## What this task involves:
Set the pictures aside and return each record below precisely as written.

## Records:
--*--

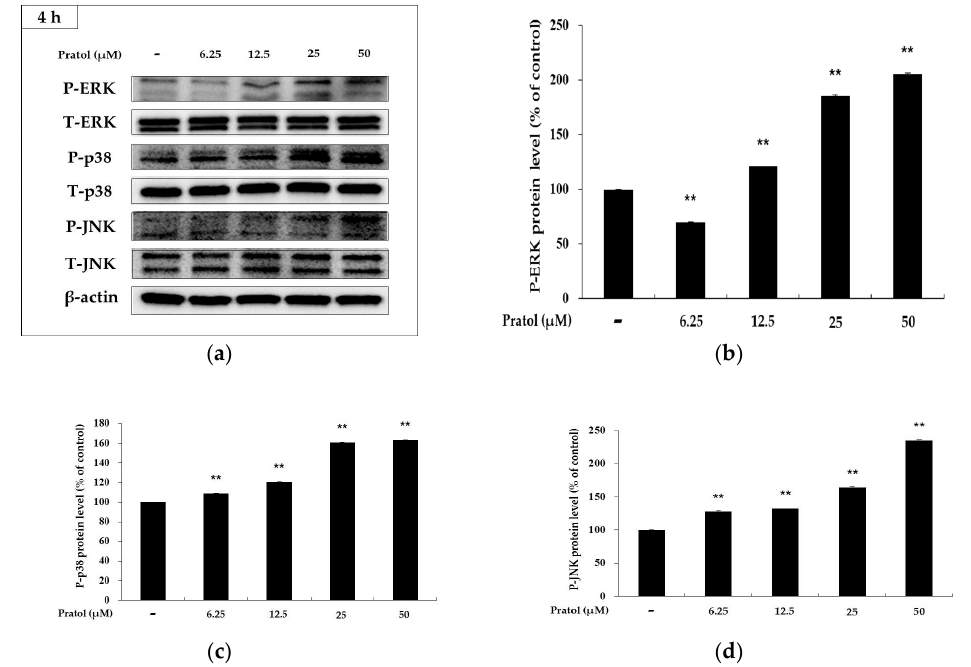
Figure 7. Effects of pratol on the phosphorylation of p-ERK, p-p38, and p-JNK. B16F10 cells were treated with pratol at the indicated concentrations for 4 h. ( a ) Result of western bolting, and protein level of ( b ) p-ERK, ( c ) p-p38 and ( d ) p-JNK. The data are presented as mean ± SD of at least three independent experiments. ** indicates p < 0.01. P: Phosphorylated, T: Total.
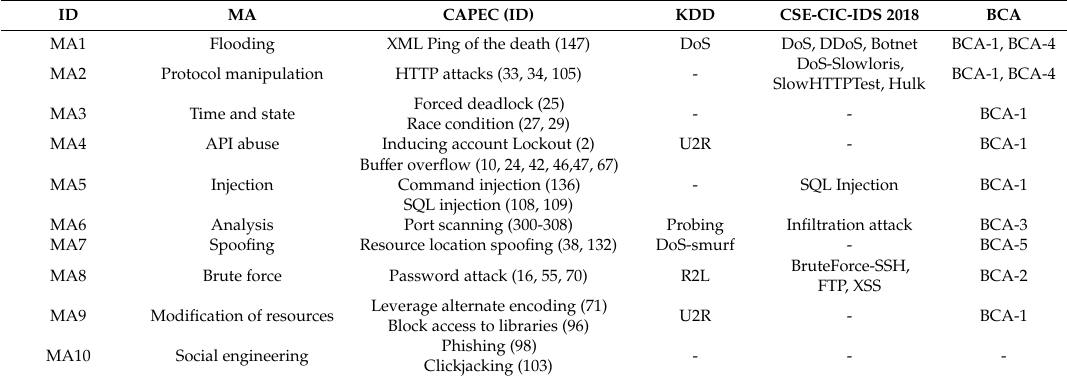
Table 1. Mapping of MAs and BCAs through analyzing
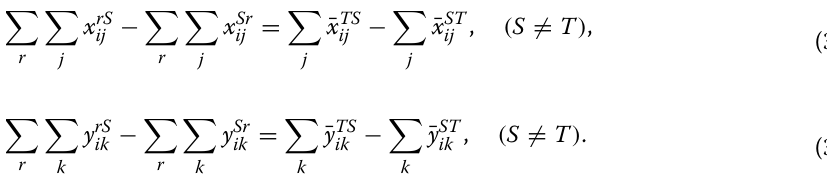
subject to the equation set A (Eqs. 11, 12, 15, 16, 19–21, 23–26, 30–33, 36–38) and sub- ject to all possible combinations in the equation set B (13, 14, 17, 18, 27, 27a, 28, 28a, 34, 34a, 35, 35a) using a grid-search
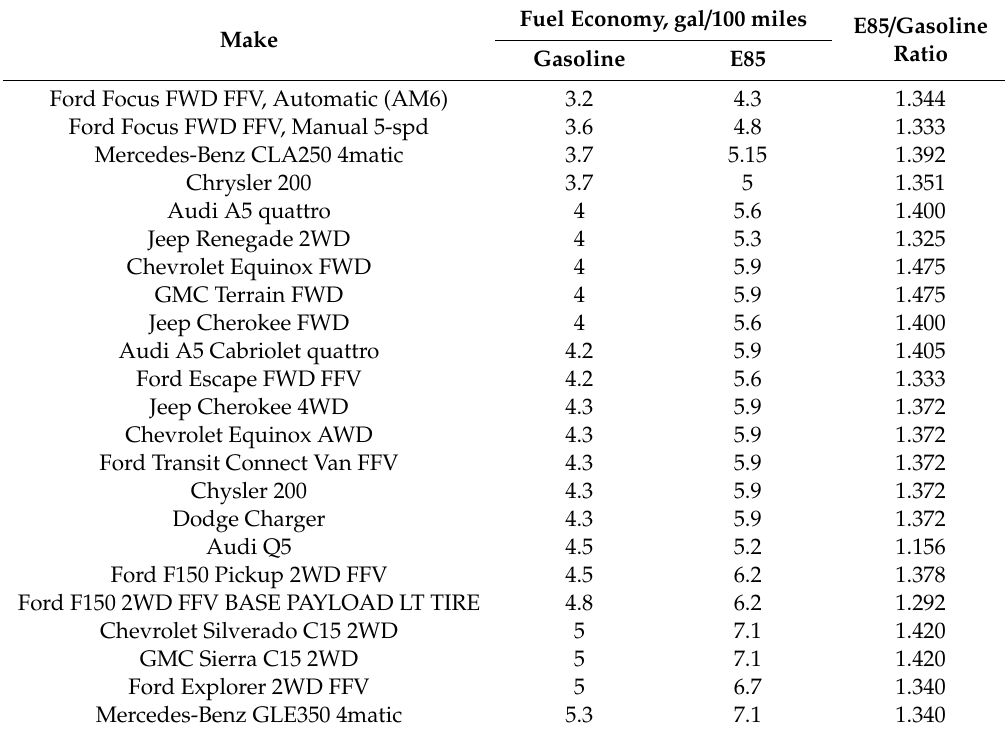
Table 1. Fuel economy (adapted from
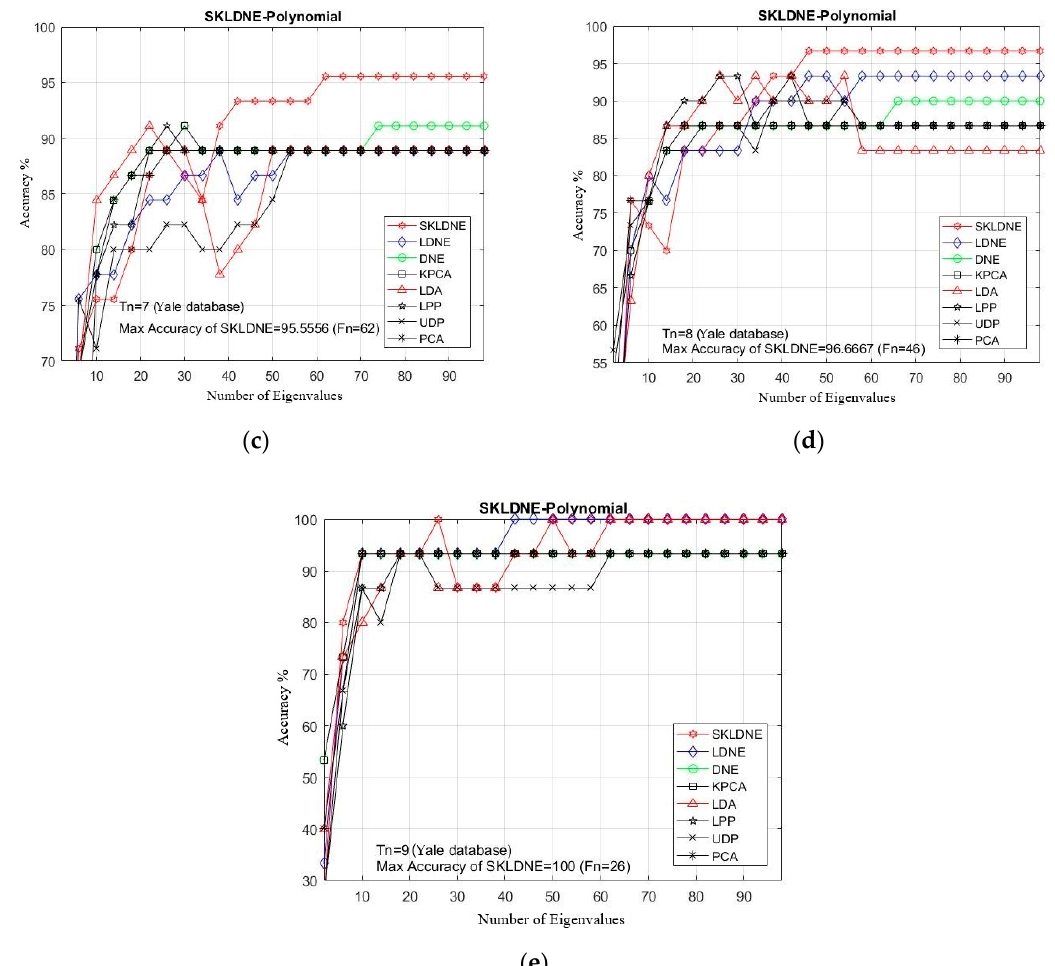
Figure 5. ( a – e ). The comparative recognition results changing the dimensionality of the transformation matrix for each given training number Tn on each dataset (Yale Face database).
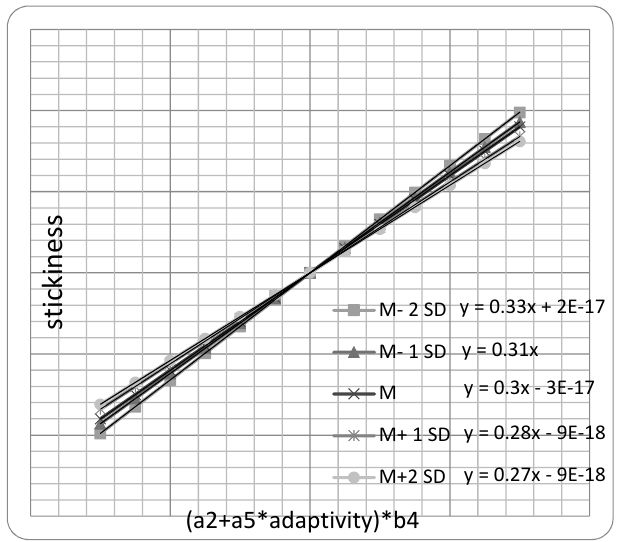
Figure 2. The effect of moderated mediation (perceived usefulness -> emotional connection -> stickiness).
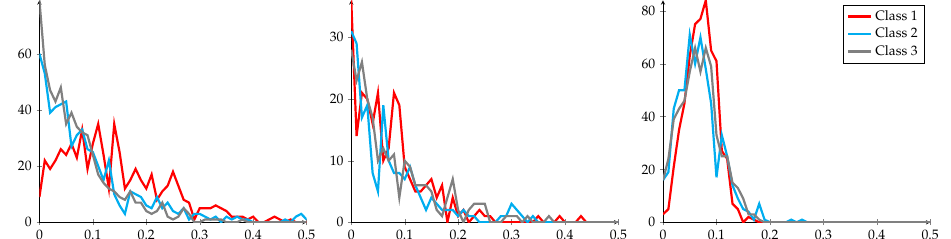
Figure 2. Distributions of an arbitrarily chosen feature for 3 novel classes with different preprocessing techniques: raw ( left ), batch norm ( middle ) and power transform ( right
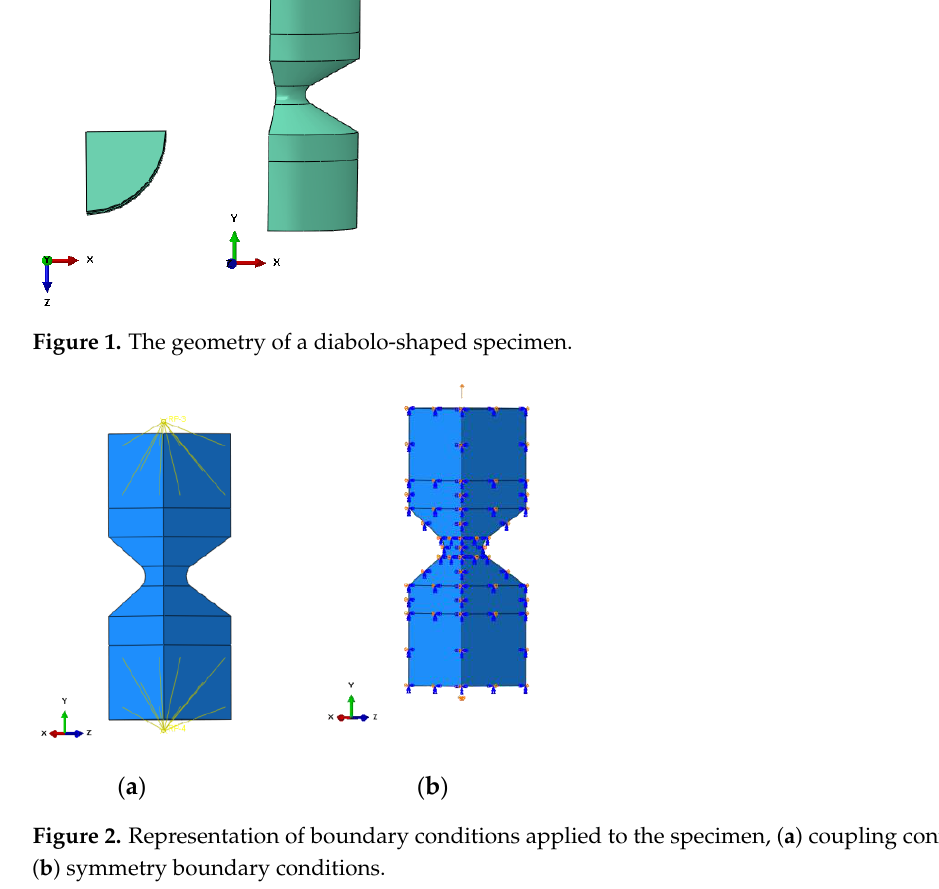
Figure 1. The geometry of a diabolo-shaped specimen.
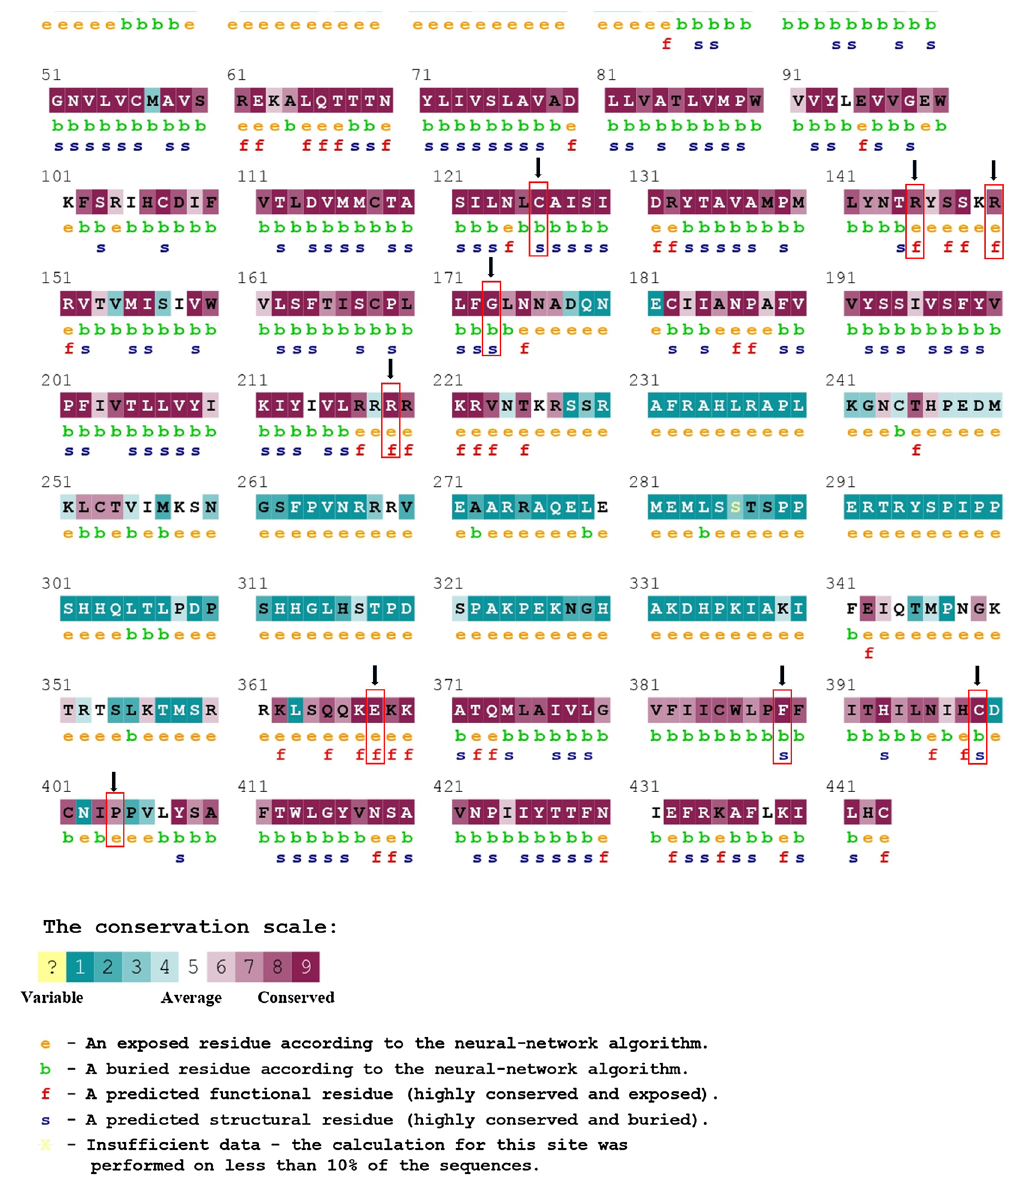
Figure 3. Evolutionary conservation profile of amino acid residues of DRD2 as predicted by ConSurf. Almost all the nsSNPs primarily evaluated as deleterious belonged to the highly conserved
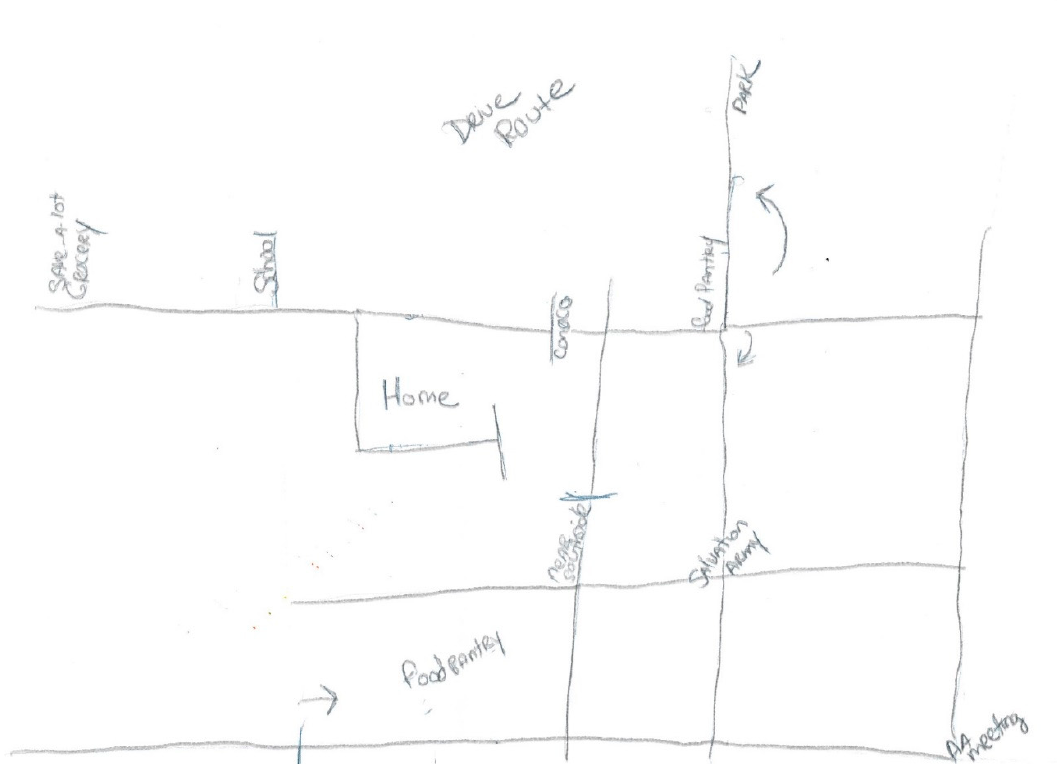
Figure 4. Dori’s map.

--*--

## Written solution:
Figure 7. Effects of pratol on the phosphorylation of p-ERK, p-p38, and p-JNK. B16F10 cells were treated with pratol at the indicated concentrations for 4 h. ( a ) Result of western bolting, and protein level of ( b ) p-ERK, ( c ) p-p38 and ( d ) p-JNK. The data are presented as mean ± SD of at least three independent experiments. ** indicates p < 0.01. P: Phosphorylated, T: Total.
Table 1. Mapping of MAs and BCAs through analyzing
subject to the equation set A (Eqs. 11, 12, 15, 16, 19–21, 23–26, 30–33, 36–38) and sub- ject to all possible combinations in the equation set B (13, 14, 17, 18, 27, 27a, 28, 28a, 34, 34a, 35, 35a) using a grid-search
Table 1. Fuel economy (adapted from
Figure 5. ( a – e ). The comparative recognition results changing the dimensionality of the transformation matrix for each given training number Tn on each dataset (Yale Face database).
Figure 2. The effect of moderated mediation (perceived usefulness -> emotional connection -> stickiness).
Figure 2. Distributions of an arbitrarily chosen feature for 3 novel classes with different preprocessing techniques: raw ( left ), batch norm ( middle ) and power transform ( right
Figure 1. The geometry of a diabolo-shaped specimen.
Figure 3. Evolutionary conservation profile of amino acid residues of DRD2 as predicted by ConSurf. Almost all the nsSNPs primarily evaluated as deleterious belonged to the highly conserved
Figure 4. Dori’s map.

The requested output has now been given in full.